### [Task details]
In the answer, each entry below appears exactly as given, and no picture appears at all.

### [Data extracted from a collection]
___
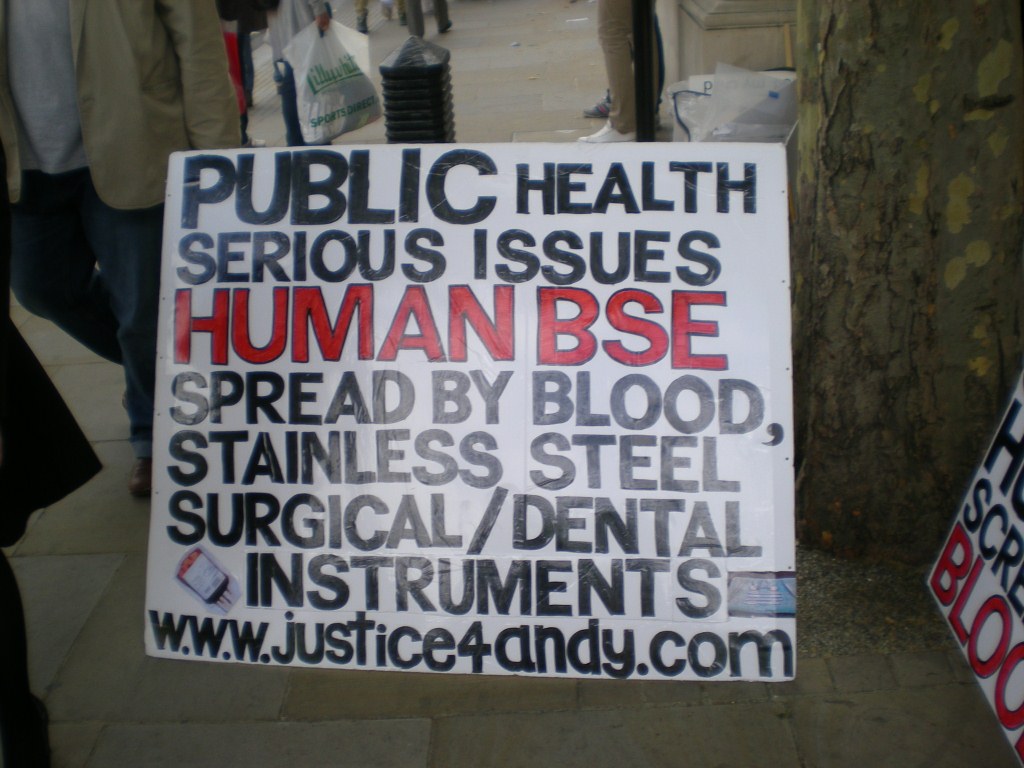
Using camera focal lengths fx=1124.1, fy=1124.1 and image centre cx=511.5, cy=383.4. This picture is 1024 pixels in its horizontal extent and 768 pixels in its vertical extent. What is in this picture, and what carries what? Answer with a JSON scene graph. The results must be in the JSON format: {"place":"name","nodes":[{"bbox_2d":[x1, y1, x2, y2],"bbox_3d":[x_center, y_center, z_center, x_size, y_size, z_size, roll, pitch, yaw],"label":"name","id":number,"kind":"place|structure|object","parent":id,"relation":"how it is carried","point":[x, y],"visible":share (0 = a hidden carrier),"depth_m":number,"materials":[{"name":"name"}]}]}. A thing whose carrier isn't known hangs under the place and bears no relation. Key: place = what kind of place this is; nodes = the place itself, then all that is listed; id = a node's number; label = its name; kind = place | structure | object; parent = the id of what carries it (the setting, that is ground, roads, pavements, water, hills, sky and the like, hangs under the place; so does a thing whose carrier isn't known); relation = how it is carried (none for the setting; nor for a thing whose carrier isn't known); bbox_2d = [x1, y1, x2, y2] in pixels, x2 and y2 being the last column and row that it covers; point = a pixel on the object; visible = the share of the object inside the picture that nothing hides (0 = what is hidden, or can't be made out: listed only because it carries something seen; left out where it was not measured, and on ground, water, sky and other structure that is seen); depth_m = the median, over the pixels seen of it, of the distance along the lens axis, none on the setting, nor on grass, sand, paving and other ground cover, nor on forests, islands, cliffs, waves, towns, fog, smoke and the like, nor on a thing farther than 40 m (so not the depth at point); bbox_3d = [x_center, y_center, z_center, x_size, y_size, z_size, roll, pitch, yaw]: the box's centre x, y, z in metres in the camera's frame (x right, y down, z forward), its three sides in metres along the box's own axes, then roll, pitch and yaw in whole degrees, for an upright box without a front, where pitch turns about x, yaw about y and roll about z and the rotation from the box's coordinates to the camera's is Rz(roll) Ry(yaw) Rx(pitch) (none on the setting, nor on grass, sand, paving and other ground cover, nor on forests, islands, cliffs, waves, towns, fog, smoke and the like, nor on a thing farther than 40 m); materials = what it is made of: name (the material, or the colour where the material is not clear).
{"place":"outdoors","nodes":[
{"label":"outdoors","id":0,"kind":"place"},
{"bbox_2d":[1,0,1021,765],"label":"pavement","id":1,"kind":"structure","parent":0,"point":[87,629],"materials":[{"name":"grey stone"}]},
{"bbox_2d":[0,138,101,767],"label":"person","id":2,"kind":"object","parent":1,"relation":"on","point":[13,584],"visible":0.97,"depth_m":2.23},
{"bbox_2d":[0,1,241,496],"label":"man","id":3,"kind":"object","parent":1,"relation":"on","point":[121,41],"visible":0.8,"depth_m":3.17},
{"bbox_2d":[214,0,272,145],"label":"person","id":4,"kind":"object","parent":1,"relation":"on","point":[244,128],"visible":0.34,"depth_m":7.58},
{"bbox_2d":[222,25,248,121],"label":"red bag","id":5,"kind":"object","parent":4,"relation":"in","point":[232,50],"visible":0.2,"depth_m":7.18,"materials":[{"name":"red"}]},
{"bbox_2d":[265,0,334,148],"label":"person","id":6,"kind":"object","parent":1,"relation":"on","point":[289,110],"visible":0.39,"depth_m":7.00},
{"bbox_2d":[283,18,381,141],"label":"plastic bag","id":7,"kind":"object","parent":6,"relation":"in","point":[329,108],"visible":0.9,"depth_m":6.81,"materials":[{"name":"white plastic"}]},
{"bbox_2d":[353,0,393,31],"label":"person","id":8,"kind":"object","parent":1,"relation":"on","point":[363,24],"visible":0.98,"depth_m":12.32},
{"bbox_2d":[380,37,454,142],"bbox_3d":[-0.485,-1.381,5.950,0.369,0.925,0.437,-2,25,3],"label":"bollard","id":9,"kind":"object","parent":1,"relation":"on","point":[422,74],"visible":0.77,"depth_m":5.75,"materials":[{"name":"black"}]},
{"bbox_2d":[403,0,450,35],"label":"person","id":10,"kind":"object","parent":1,"relation":"on","point":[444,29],"visible":0.98,"depth_m":11.51},
{"bbox_2d":[139,145,799,685],"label":"protest sign","id":11,"kind":"object","parent":1,"relation":"on","point":[664,289],"visible":0.98,"depth_m":2.42,"materials":[{"name":"white"}]},
{"bbox_2d":[173,544,240,615],"bbox_3d":[-0.647,0.418,2.381,0.153,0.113,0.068,-2,25,3],"label":"sticker","id":12,"kind":"object","parent":11,"relation":"attached to","point":[183,571],"visible":0.97,"depth_m":2.38,"materials":[{"name":"white paper"}]},
{"bbox_2d":[727,571,797,618],"bbox_3d":[0.512,0.430,2.294,0.166,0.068,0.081,-2,25,3],"label":"sticker","id":13,"kind":"object","parent":11,"relation":"attached to","point":[787,599],"visible":0.98,"depth_m":2.29,"materials":[{"name":"blue paper"}]},
{"bbox_2d":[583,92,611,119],"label":"shoe","id":14,"kind":"object","parent":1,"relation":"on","point":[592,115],"visible":0.29,"depth_m":7.76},
{"bbox_2d":[579,0,660,146],"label":"person","id":15,"kind":"object","parent":1,"relation":"on","point":[605,138],"visible":0.67,"depth_m":6.79},
{"bbox_2d":[632,0,657,141],"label":"black pole","id":16,"kind":"object","parent":1,"relation":"on","point":[643,48],"visible":0.69,"depth_m":5.53,"materials":[{"name":"black metal"}]},
{"bbox_2d":[661,0,800,85],"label":"stone pedestal","id":17,"kind":"structure","parent":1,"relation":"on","point":[732,39],"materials":[{"name":"stone"}]},
{"bbox_2d":[667,62,798,142],"bbox_3d":[1.159,-1.304,5.724,0.740,0.617,0.681,-2,25,3],"label":"plastic bag","id":18,"kind":"object","parent":1,"relation":"on","point":[768,123],"visible":0.61,"depth_m":5.58,"materials":[{"name":"white plastic"}]},
{"bbox_2d":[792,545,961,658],"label":"gravel patch","id":19,"kind":"object","parent":1,"relation":"in","point":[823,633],"visible":0.23,"depth_m":2.85,"materials":[{"name":"grey gravel"}]},
{"bbox_2d":[785,0,1023,560],"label":"tree trunk","id":20,"kind":"object","parent":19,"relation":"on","point":[842,192],"visible":0.95,"materials":[{"name":"plant"}]},
{"bbox_2d":[927,366,1023,767],"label":"protest sign","id":21,"kind":"object","parent":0,"point":[991,584],"visible":0.99,"depth_m":2.54,"materials":[{"name":"white"}]}
]}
___
### [Task response]
Using camera focal lengths fx=1124.1, fy=1124.1 and image centre cx=511.5, cy=383.4. This picture is 1024 pixels in its horizontal extent and 768 pixels in its vertical extent. What is in this picture, and what carries what? Answer with a JSON scene graph. The results must be in the JSON format: {"place":"name","nodes":[{"bbox_2d":[x1, y1, x2, y2],"bbox_3d":[x_center, y_center, z_center, x_size, y_size, z_size, roll, pitch, yaw],"label":"name","id":number,"kind":"place|structure|object","parent":id,"relation":"how it is carried","point":[x, y],"visible":share (0 = a hidden carrier),"depth_m":number,"materials":[{"name":"name"}]}]}. A thing whose carrier isn't known hangs under the place and bears no relation. Key: place = what kind of place this is; nodes = the place itself, then all that is listed; id = a node's number; label = its name; kind = place | structure | object; parent = the id of what carries it (the setting, that is ground, roads, pavements, water, hills, sky and the like, hangs under the place; so does a thing whose carrier isn't known); relation = how it is carried (none for the setting; nor for a thing whose carrier isn't known); bbox_2d = [x1, y1, x2, y2] in pixels, x2 and y2 being the last column and row that it covers; point = a pixel on the object; visible = the share of the object inside the picture that nothing hides (0 = what is hidden, or can't be made out: listed only because it carries something seen; left out where it was not measured, and on ground, water, sky and other structure that is seen); depth_m = the median, over the pixels seen of it, of the distance along the lens axis, none on the setting, nor on grass, sand, paving and other ground cover, nor on forests, islands, cliffs, waves, towns, fog, smoke and the like, nor on a thing farther than 40 m (so not the depth at point); bbox_3d = [x_center, y_center, z_center, x_size, y_size, z_size, roll, pitch, yaw]: the box's centre x, y, z in metres in the camera's frame (x right, y down, z forward), its three sides in metres along the box's own axes, then roll, pitch and yaw in whole degrees, for an upright box without a front, where pitch turns about x, yaw about y and roll about z and the rotation from the box's coordinates to the camera's is Rz(roll) Ry(yaw) Rx(pitch) (none on the setting, nor on grass, sand, paving and other ground cover, nor on forests, islands, cliffs, waves, towns, fog, smoke and the like, nor on a thing farther than 40 m); materials = what it is made of: name (the material, or the colour where the material is not clear).
{"place":"outdoors","nodes":[
{"label":"outdoors","id":0,"kind":"place"},
{"bbox_2d":[1,0,1021,765],"label":"pavement","id":1,"kind":"structure","parent":0,"point":[87,629],"materials":[{"name":"grey stone"}]},
{"bbox_2d":[0,138,101,767],"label":"person","id":2,"kind":"object","parent":1,"relation":"on","point":[13,584],"visible":0.97,"depth_m":2.23},
{"bbox_2d":[0,1,241,496],"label":"man","id":3,"kind":"object","parent":1,"relation":"on","point":[121,41],"visible":0.8,"depth_m":3.17},
{"bbox_2d":[214,0,272,145],"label":"person","id":4,"kind":"object","parent":1,"relation":"on","point":[244,128],"visible":0.34,"depth_m":7.58},
{"bbox_2d":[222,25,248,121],"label":"red bag","id":5,"kind":"object","parent":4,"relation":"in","point":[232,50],"visible":0.2,"depth_m":7.18,"materials":[{"name":"red"}]},
{"bbox_2d":[265,0,334,148],"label":"person","id":6,"kind":"object","parent":1,"relation":"on","point":[289,110],"visible":0.39,"depth_m":7.00},
{"bbox_2d":[283,18,381,141],"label":"plastic bag","id":7,"kind":"object","parent":6,"relation":"in","point":[329,108],"visible":0.9,"depth_m":6.81,"materials":[{"name":"white plastic"}]},
{"bbox_2d":[353,0,393,31],"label":"person","id":8,"kind":"object","parent":1,"relation":"on","point":[363,24],"visible":0.98,"depth_m":12.32},
{"bbox_2d":[380,37,454,142],"bbox_3d":[-0.485,-1.381,5.950,0.369,0.925,0.437,-2,25,3],"label":"bollard","id":9,"kind":"object","parent":1,"relation":"on","point":[422,74],"visible":0.77,"depth_m":5.75,"materials":[{"name":"black"}]},
{"bbox_2d":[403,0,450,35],"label":"person","id":10,"kind":"object","parent":1,"relation":"on","point":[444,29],"visible":0.98,"depth_m":11.51},
{"bbox_2d":[139,145,799,685],"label":"protest sign","id":11,"kind":"object","parent":1,"relation":"on","point":[664,289],"visible":0.98,"depth_m":2.42,"materials":[{"name":"white"}]},
{"bbox_2d":[173,544,240,615],"bbox_3d":[-0.647,0.418,2.381,0.153,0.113,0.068,-2,25,3],"label":"sticker","id":12,"kind":"object","parent":11,"relation":"attached to","point":[183,571],"visible":0.97,"depth_m":2.38,"materials":[{"name":"white paper"}]},
{"bbox_2d":[727,571,797,618],"bbox_3d":[0.512,0.430,2.294,0.166,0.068,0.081,-2,25,3],"label":"sticker","id":13,"kind":"object","parent":11,"relation":"attached to","point":[787,599],"visible":0.98,"depth_m":2.29,"materials":[{"name":"blue paper"}]},
{"bbox_2d":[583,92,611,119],"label":"shoe","id":14,"kind":"object","parent":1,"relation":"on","point":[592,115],"visible":0.29,"depth_m":7.76},
{"bbox_2d":[579,0,660,146],"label":"person","id":15,"kind":"object","parent":1,"relation":"on","point":[605,138],"visible":0.67,"depth_m":6.79},
{"bbox_2d":[632,0,657,141],"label":"black pole","id":16,"kind":"object","parent":1,"relation":"on","point":[643,48],"visible":0.69,"depth_m":5.53,"materials":[{"name":"black metal"}]},
{"bbox_2d":[661,0,800,85],"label":"stone pedestal","id":17,"kind":"structure","parent":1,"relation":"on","point":[732,39],"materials":[{"name":"stone"}]},
{"bbox_2d":[667,62,798,142],"bbox_3d":[1.159,-1.304,5.724,0.740,0.617,0.681,-2,25,3],"label":"plastic bag","id":18,"kind":"object","parent":1,"relation":"on","point":[768,123],"visible":0.61,"depth_m":5.58,"materials":[{"name":"white plastic"}]},
{"bbox_2d":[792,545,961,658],"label":"gravel patch","id":19,"kind":"object","parent":1,"relation":"in","point":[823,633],"visible":0.23,"depth_m":2.85,"materials":[{"name":"grey gravel"}]},
{"bbox_2d":[785,0,1023,560],"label":"tree trunk","id":20,"kind":"object","parent":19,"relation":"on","point":[842,192],"visible":0.95,"materials":[{"name":"plant"}]},
{"bbox_2d":[927,366,1023,767],"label":"protest sign","id":21,"kind":"object","parent":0,"point":[991,584],"visible":0.99,"depth_m":2.54,"materials":[{"name":"white"}]}
]}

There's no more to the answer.